Tout ceci n’est pas étranger aux problèmes aigus que nous vivons à notre époque. Nous sommes actuellement, sans doute, bien plus que jadis, aux prises avec des problèmes émotionnels quasi insolubles. Pensez seulement à ce que signifie, à cet égard, l’expression moderne devenue courante : « hygiène mentale ». Nous en manquons tous! D’où la prolifération de conseillers, de psychologues et de la pratique psychanalytique. Même les chrétiens sont en pleine confusion dans ce domaine. C’est donc l’occasion de nous rappeler les termes du Psaume 103, de nous souvenir sans cesse des sentiments pleins de compassion de notre Dieu qui ne nourrit pas à notre égard des sentiments négatifs ou destructeurs.
« Qui est Dieu comme toi, pardonnant la faute et passant sur le crime en faveur du reste de ton héritage? Il ne garde pas sa colère à toujours, car il prend plaisir à la bienveillance. Il aura encore compassion de nous. » (Mi 7.18-19).
Sa colère est certes réelle, mais à cause de son amour elle ne dure pas éternellement.
« Un court instant je t’avais abandonnée, mais avec une grande compassion je te recueillerai; dans un débordement d’indignation je t’avais un instant dérobé ma face, mais avec un amour éternel j’aurai compassion de toi, dit ton rédempteur, l’Éternel. » (És 54.7-8).
C’est donc son amour, dans sa richesse, sa profondeur, sa solidité, qui devrait nous servir à la fois de source et de modèle pour notre vie émotive.

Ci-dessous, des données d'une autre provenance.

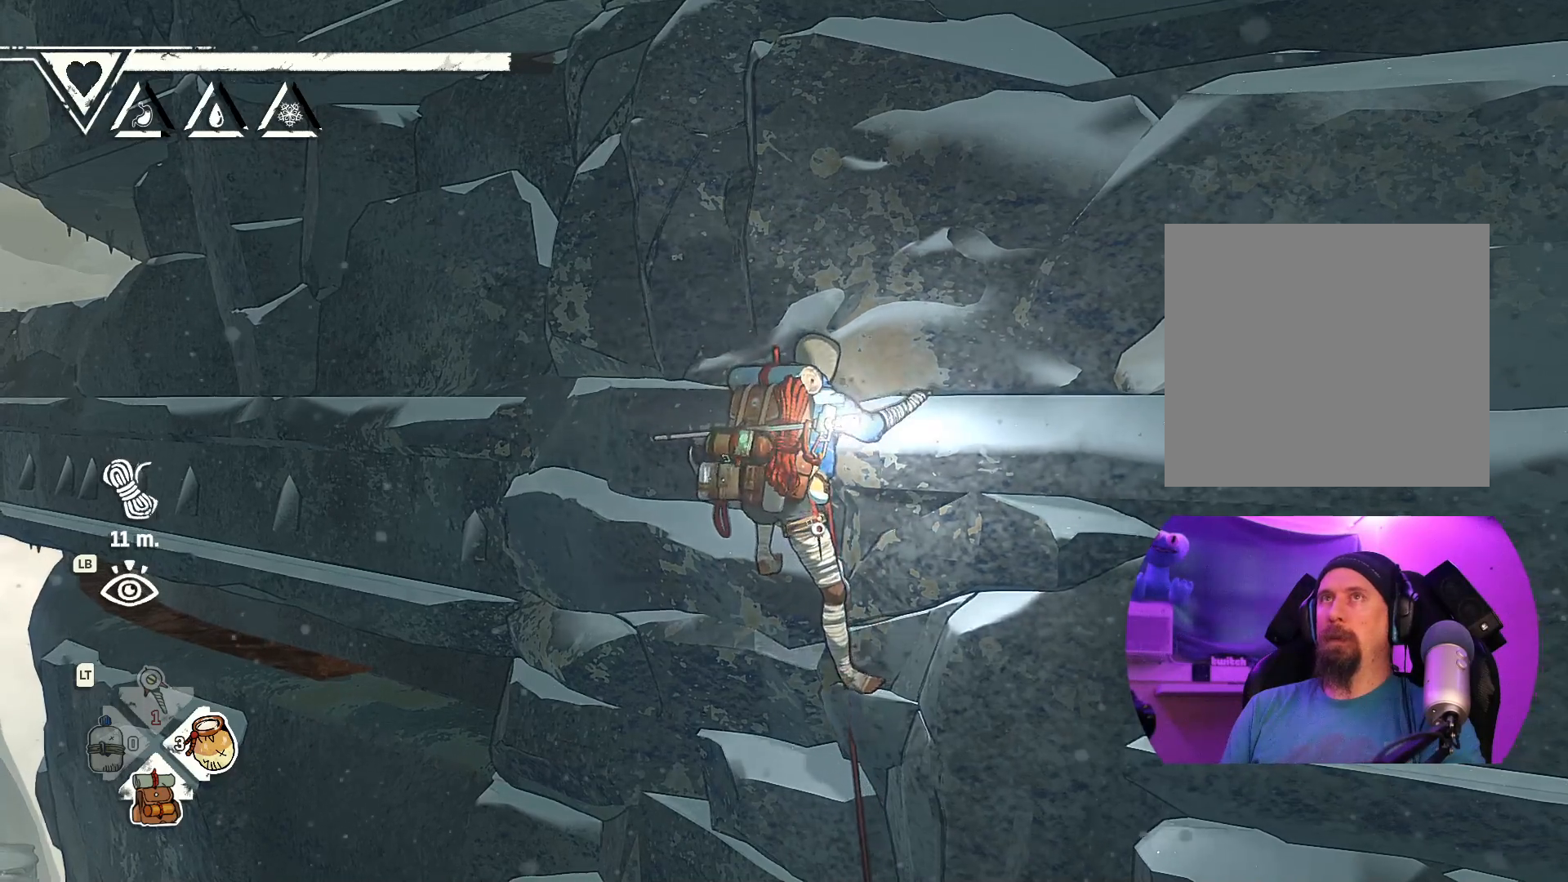
{"buttons": [], "left_stick": "center", "right_stick": "right", "events": [[83, "right_stick", "down-right"], [250, "right_stick", "down"], [350, "right_stick", "center"], [483, "right_stick", "right"]]}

Nos colères devraient cesser de devenir des ressentiments perpétuels. Envers ceux qui nous ont offensés, notre colère ne devrait pas durer au-delà « du coucher du soleil… »
De tels sentiments créeront une atmosphère saine pour nous-mêmes et pour les autres, et ils seront aussi facteur « d’hygiène mentale ». Ils transformeront autant nos foyers que les relations entre hommes et entre peuples, entre classes et entre races.
Ils feront apparaître et mettront en valeur ce qui est beau, ce qui est tendre, ce qui permet l’épanouissement de l’amour créateur. Patience, longanimité, paix et réconciliation seront alors les fruits mûris dans et grâce à la présence de Dieu dans notre vie.
L’émotivité humaine, la nôtre, celle de nos contemporains, prend actuellement des aspects hideux : ceux de l’agression, de la violence, de l’esprit possessif, de la destruction, de la course suicidaire vers la mort… Nous tremblons, avec raison, en présence de ces sentiments violents déchaînés et des émotions débridées.
En Dieu, nous trouverons la source intarissable et le modèle frais d’une émotivité saine, bienfaisante, harmonieuse. Ses sentiments sont généreux et accessibles à tous et à chacun d’entre nous. Nous pourrons vivre grâce à ses sentiments de tendresse, le louer pour son amour, le connaître comme l’unique Créateur et le seul Rédempteur.